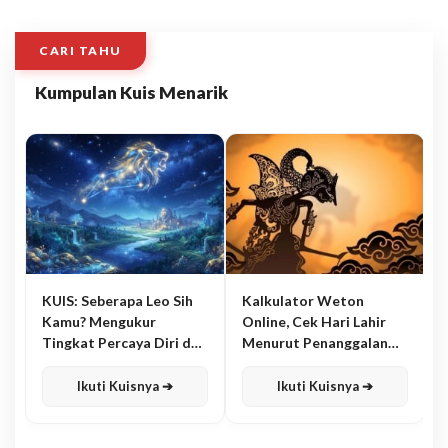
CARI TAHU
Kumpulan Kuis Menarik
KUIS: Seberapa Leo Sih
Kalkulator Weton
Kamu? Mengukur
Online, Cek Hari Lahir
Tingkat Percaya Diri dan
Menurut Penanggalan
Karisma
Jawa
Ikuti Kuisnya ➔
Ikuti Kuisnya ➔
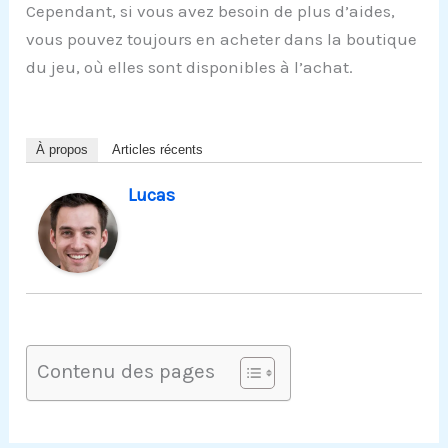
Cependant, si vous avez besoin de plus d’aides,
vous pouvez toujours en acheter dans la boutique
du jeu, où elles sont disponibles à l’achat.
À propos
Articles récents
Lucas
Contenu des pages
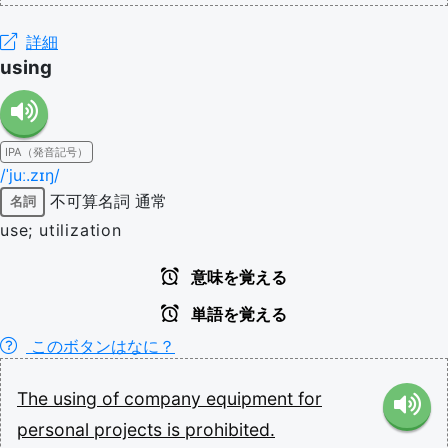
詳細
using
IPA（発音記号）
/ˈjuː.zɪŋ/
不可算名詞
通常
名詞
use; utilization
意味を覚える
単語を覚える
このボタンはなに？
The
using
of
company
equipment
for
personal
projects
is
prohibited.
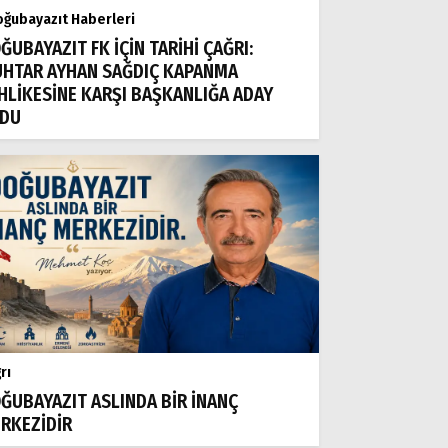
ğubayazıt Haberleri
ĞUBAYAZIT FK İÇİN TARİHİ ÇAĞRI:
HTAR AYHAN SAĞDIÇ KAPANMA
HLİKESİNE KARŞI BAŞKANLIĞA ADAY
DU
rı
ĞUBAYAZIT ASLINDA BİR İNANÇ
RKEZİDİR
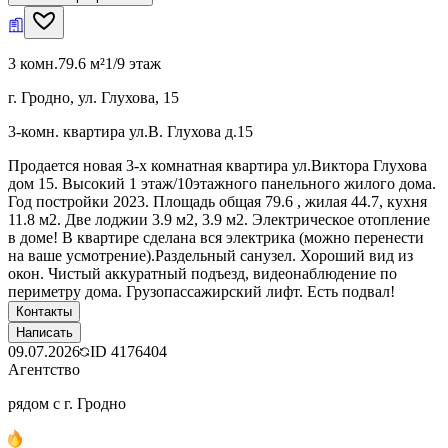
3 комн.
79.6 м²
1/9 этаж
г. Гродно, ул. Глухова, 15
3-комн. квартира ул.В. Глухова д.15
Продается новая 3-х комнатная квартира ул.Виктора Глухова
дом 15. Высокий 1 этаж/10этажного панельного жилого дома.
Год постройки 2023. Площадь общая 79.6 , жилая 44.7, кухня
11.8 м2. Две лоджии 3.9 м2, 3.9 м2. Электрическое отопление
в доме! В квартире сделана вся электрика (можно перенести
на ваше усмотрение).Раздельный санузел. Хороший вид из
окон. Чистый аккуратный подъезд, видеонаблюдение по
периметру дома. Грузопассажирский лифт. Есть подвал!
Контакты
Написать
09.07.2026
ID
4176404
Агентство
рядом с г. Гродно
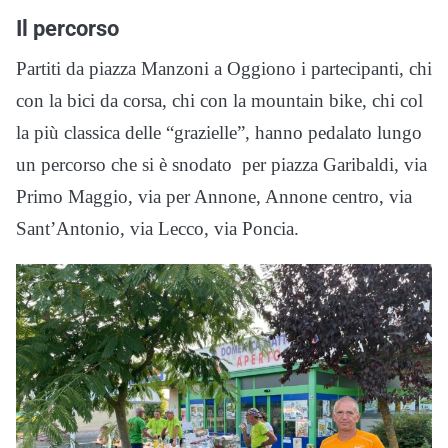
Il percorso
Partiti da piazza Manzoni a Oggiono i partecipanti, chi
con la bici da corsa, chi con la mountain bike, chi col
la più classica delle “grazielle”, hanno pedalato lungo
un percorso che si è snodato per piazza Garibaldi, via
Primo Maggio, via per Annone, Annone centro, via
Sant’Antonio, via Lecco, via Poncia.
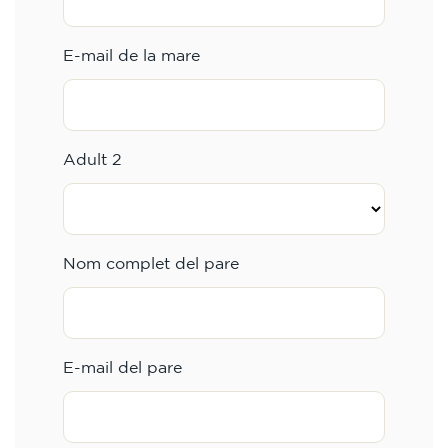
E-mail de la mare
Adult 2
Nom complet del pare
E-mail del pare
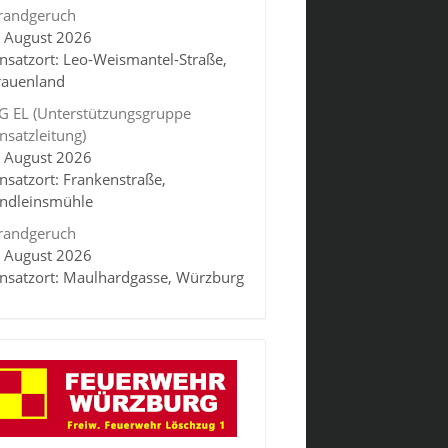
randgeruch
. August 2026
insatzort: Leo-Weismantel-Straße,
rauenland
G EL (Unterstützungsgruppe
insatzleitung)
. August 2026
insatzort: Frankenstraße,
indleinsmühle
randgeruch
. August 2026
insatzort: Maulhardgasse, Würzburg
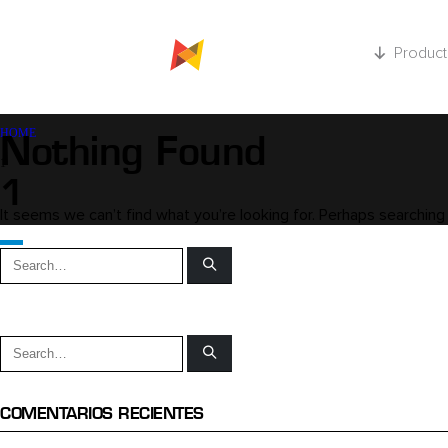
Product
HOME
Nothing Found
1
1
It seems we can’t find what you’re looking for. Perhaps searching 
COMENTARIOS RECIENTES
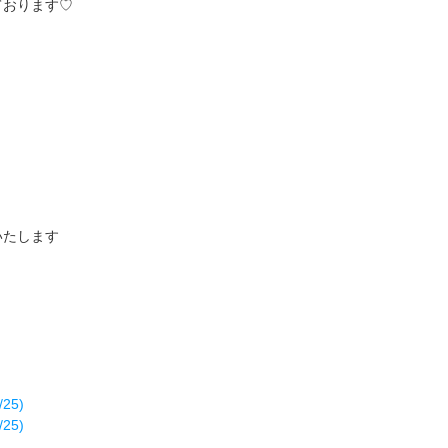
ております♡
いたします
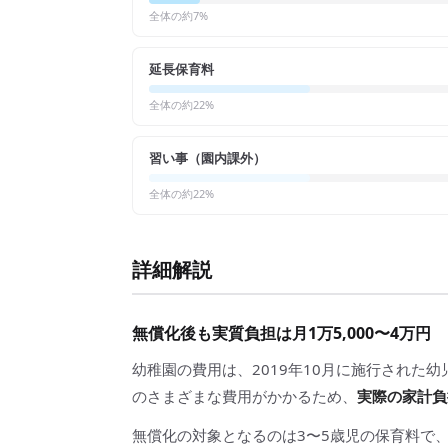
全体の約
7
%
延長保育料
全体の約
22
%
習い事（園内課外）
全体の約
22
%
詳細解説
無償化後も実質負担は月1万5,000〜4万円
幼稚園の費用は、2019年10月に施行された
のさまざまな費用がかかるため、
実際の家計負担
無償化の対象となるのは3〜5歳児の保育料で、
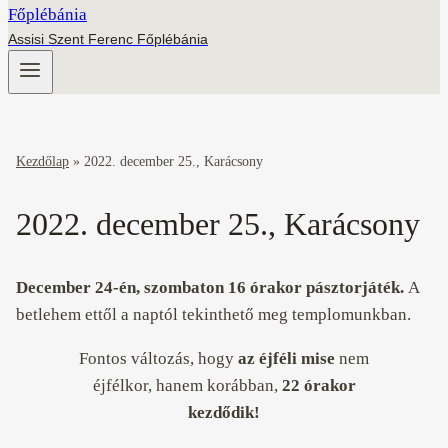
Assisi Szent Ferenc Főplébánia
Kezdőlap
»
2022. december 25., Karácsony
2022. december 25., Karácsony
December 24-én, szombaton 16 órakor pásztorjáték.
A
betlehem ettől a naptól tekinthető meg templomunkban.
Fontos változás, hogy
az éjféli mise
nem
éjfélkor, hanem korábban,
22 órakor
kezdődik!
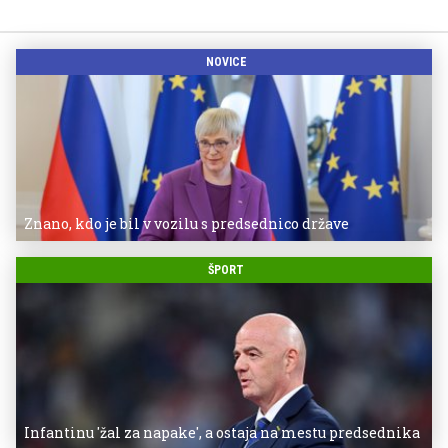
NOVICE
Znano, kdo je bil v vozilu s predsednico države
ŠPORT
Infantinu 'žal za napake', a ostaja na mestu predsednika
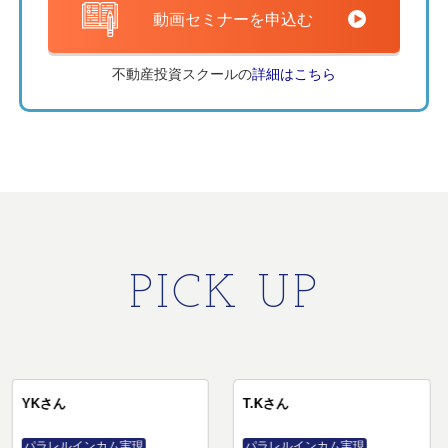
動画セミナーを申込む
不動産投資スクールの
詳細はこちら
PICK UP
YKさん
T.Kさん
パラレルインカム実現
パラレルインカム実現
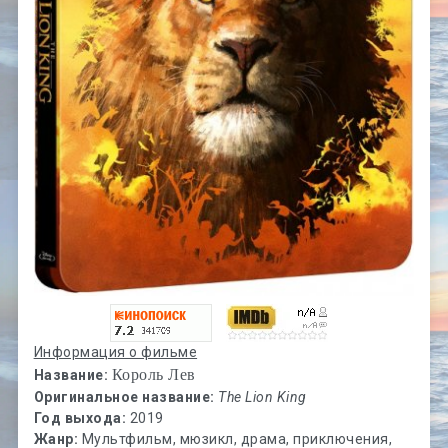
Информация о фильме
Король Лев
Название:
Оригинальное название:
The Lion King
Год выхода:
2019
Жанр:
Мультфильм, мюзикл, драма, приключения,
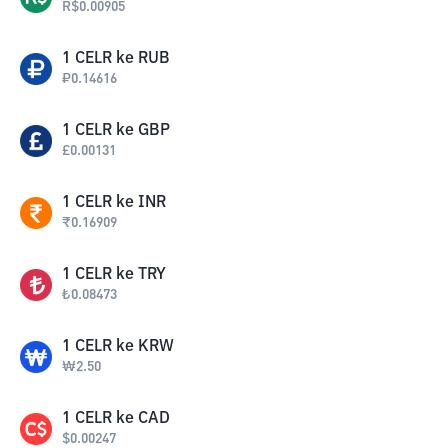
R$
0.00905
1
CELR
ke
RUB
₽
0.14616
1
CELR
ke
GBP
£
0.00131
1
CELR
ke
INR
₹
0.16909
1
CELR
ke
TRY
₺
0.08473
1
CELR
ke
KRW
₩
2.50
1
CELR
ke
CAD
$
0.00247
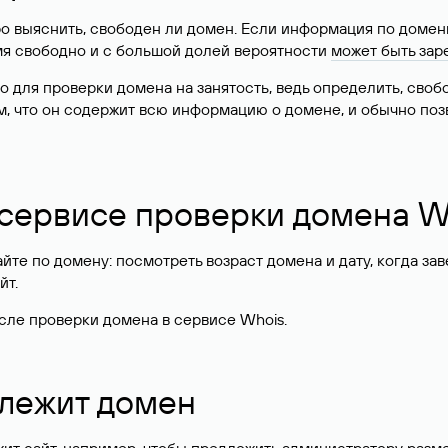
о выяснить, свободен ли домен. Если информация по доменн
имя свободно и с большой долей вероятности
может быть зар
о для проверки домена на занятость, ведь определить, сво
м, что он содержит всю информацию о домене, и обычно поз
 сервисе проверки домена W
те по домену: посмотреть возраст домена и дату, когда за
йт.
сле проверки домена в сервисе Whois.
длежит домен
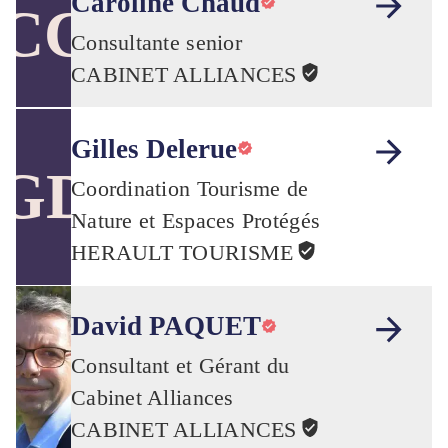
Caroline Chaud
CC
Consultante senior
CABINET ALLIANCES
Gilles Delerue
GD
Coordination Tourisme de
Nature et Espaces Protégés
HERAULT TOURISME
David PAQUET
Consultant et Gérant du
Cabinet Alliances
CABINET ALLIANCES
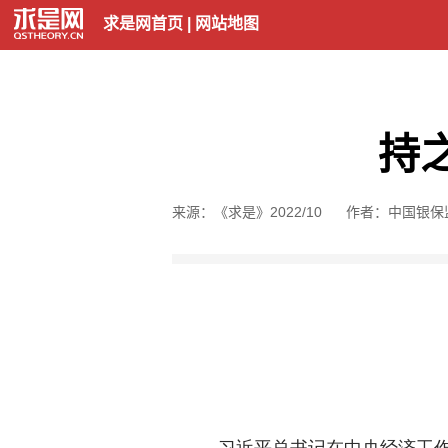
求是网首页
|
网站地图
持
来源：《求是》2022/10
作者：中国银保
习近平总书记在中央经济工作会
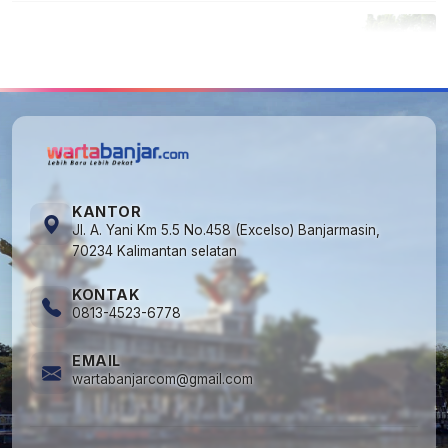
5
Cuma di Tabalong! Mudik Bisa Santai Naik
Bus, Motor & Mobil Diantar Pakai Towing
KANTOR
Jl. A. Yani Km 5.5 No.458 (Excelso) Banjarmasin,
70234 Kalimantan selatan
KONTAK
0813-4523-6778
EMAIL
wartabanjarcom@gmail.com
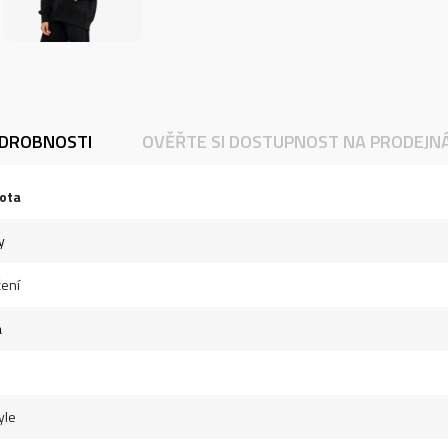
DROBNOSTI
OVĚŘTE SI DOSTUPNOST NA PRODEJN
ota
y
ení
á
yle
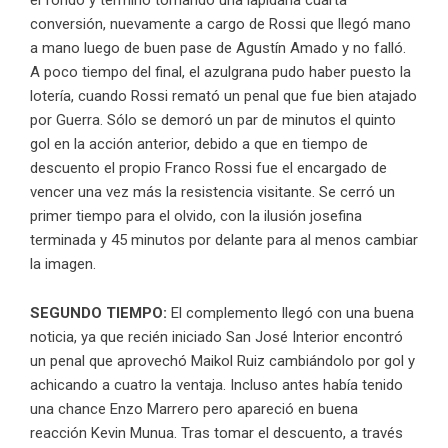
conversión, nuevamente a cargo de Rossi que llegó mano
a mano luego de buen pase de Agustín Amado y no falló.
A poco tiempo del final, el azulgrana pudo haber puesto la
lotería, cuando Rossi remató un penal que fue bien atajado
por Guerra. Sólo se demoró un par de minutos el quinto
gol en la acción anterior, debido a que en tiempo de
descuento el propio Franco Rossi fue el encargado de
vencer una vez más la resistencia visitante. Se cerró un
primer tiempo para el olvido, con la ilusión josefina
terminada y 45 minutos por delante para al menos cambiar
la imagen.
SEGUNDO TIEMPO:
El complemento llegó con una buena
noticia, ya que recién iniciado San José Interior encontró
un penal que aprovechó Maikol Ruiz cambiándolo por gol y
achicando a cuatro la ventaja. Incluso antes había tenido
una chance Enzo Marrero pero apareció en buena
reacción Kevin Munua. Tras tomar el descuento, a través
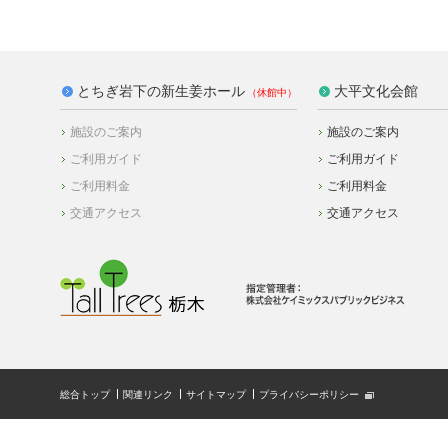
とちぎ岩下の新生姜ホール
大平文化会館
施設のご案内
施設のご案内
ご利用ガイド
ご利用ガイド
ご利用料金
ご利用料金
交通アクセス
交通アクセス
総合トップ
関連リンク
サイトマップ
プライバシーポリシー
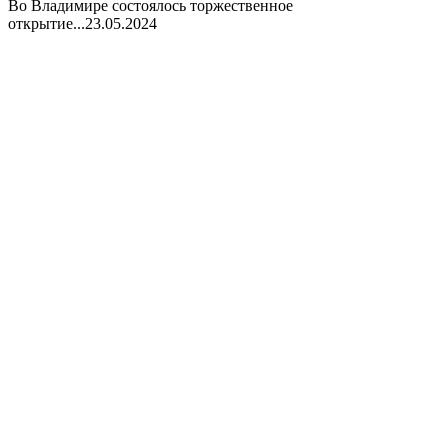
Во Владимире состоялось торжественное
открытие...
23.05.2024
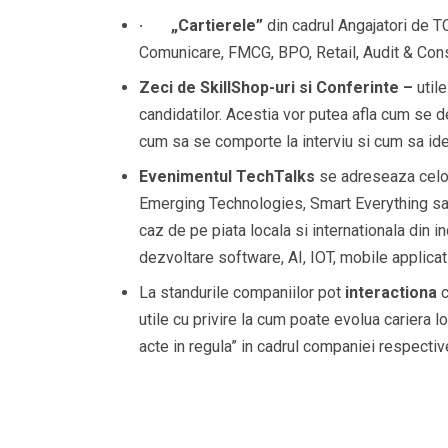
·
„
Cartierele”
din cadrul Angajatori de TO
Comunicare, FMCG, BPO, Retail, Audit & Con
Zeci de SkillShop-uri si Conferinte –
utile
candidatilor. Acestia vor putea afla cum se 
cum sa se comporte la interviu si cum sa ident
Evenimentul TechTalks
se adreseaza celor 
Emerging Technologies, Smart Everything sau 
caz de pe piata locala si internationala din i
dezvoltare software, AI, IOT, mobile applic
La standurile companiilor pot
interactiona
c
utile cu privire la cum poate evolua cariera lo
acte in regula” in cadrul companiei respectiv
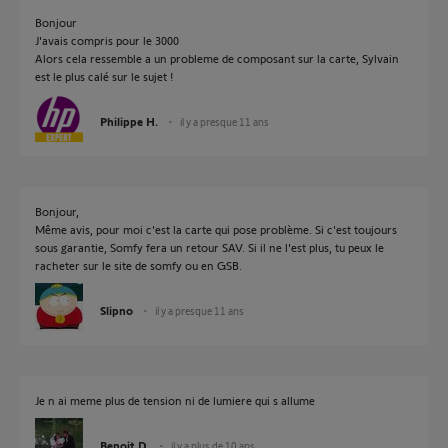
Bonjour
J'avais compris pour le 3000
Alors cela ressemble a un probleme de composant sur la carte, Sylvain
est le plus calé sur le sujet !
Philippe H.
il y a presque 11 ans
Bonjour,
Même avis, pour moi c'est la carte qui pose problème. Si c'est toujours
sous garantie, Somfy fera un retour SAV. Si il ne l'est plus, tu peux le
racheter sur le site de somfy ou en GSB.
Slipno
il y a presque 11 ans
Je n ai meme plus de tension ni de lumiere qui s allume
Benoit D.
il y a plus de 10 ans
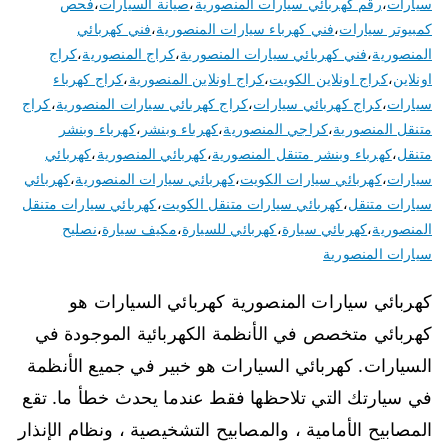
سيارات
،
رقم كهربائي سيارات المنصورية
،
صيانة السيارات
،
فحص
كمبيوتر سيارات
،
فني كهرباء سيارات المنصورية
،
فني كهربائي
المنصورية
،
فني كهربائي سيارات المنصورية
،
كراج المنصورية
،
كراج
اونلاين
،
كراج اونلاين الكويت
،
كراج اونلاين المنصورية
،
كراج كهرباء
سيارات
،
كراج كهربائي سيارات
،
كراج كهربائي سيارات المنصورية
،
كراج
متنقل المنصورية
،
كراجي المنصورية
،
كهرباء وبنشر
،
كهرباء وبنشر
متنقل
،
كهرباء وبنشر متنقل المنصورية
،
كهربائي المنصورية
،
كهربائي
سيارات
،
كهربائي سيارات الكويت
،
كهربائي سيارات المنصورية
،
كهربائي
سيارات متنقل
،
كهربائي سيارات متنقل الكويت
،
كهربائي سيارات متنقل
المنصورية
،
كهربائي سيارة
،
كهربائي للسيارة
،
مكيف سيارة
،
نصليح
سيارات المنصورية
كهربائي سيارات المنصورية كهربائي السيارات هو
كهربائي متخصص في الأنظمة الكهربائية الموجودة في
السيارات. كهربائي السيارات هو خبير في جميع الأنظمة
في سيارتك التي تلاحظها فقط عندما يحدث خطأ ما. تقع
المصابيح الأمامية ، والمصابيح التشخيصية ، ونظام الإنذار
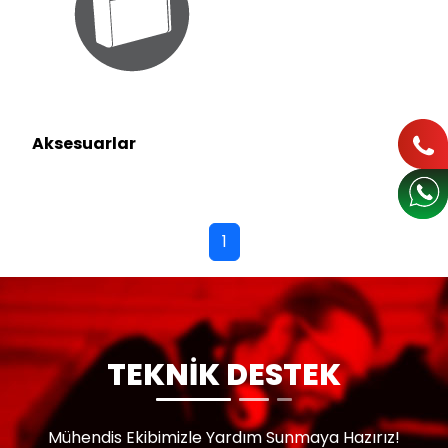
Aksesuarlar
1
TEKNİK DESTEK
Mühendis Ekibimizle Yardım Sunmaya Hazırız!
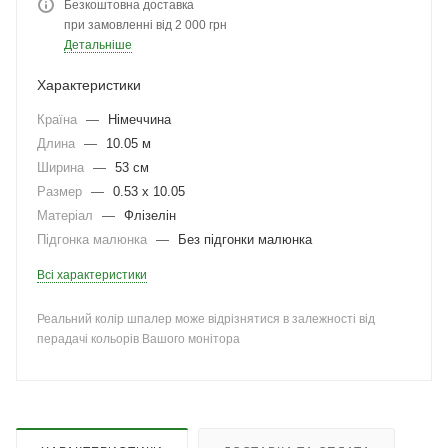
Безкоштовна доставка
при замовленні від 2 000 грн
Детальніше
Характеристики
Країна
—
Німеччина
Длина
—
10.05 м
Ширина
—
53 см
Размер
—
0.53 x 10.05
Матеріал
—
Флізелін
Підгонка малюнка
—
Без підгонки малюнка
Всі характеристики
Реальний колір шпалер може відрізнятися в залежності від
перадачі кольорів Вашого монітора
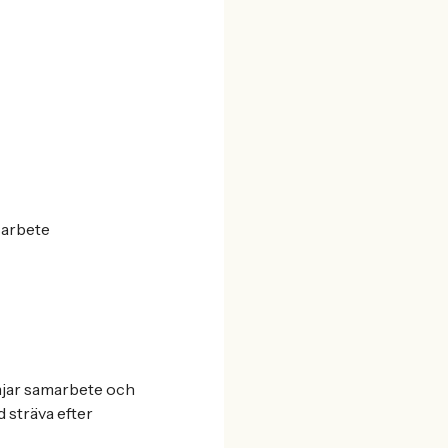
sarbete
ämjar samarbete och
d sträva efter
-- -- --
**Task objective**.
Of the records above, print only the lines from the one containing "Sant’Antonio, via Lecco, via Poncia." through the one containing "無償化後も実質負担は月1万5,000〜4万円", inclusive and unaltered, leaving out pictures.

**Solution to the exercise**.
Sant’Antonio, via Lecco, via Poncia.
E-mail de la mare
Adult 2
Nom complet del pare
E-mail del pare
randgeruch
. August 2026
insatzort: Leo-Weismantel-Straße,
rauenland
G EL (Unterstützungsgruppe
insatzleitung)
. August 2026
insatzort: Frankenstraße,
indleinsmühle
randgeruch
. August 2026
insatzort: Maulhardgasse, Würzburg
Product
HOME
Nothing Found
1
1
It seems we can’t find what you’re looking for. Perhaps searching 
COMENTARIOS RECIENTES
ております♡
いたします
全体の約
7
%
延長保育料
全体の約
22
%
習い事（園内課外）
全体の約
22
%
詳細解説
無償化後も実質負担は月1万5,000〜4万円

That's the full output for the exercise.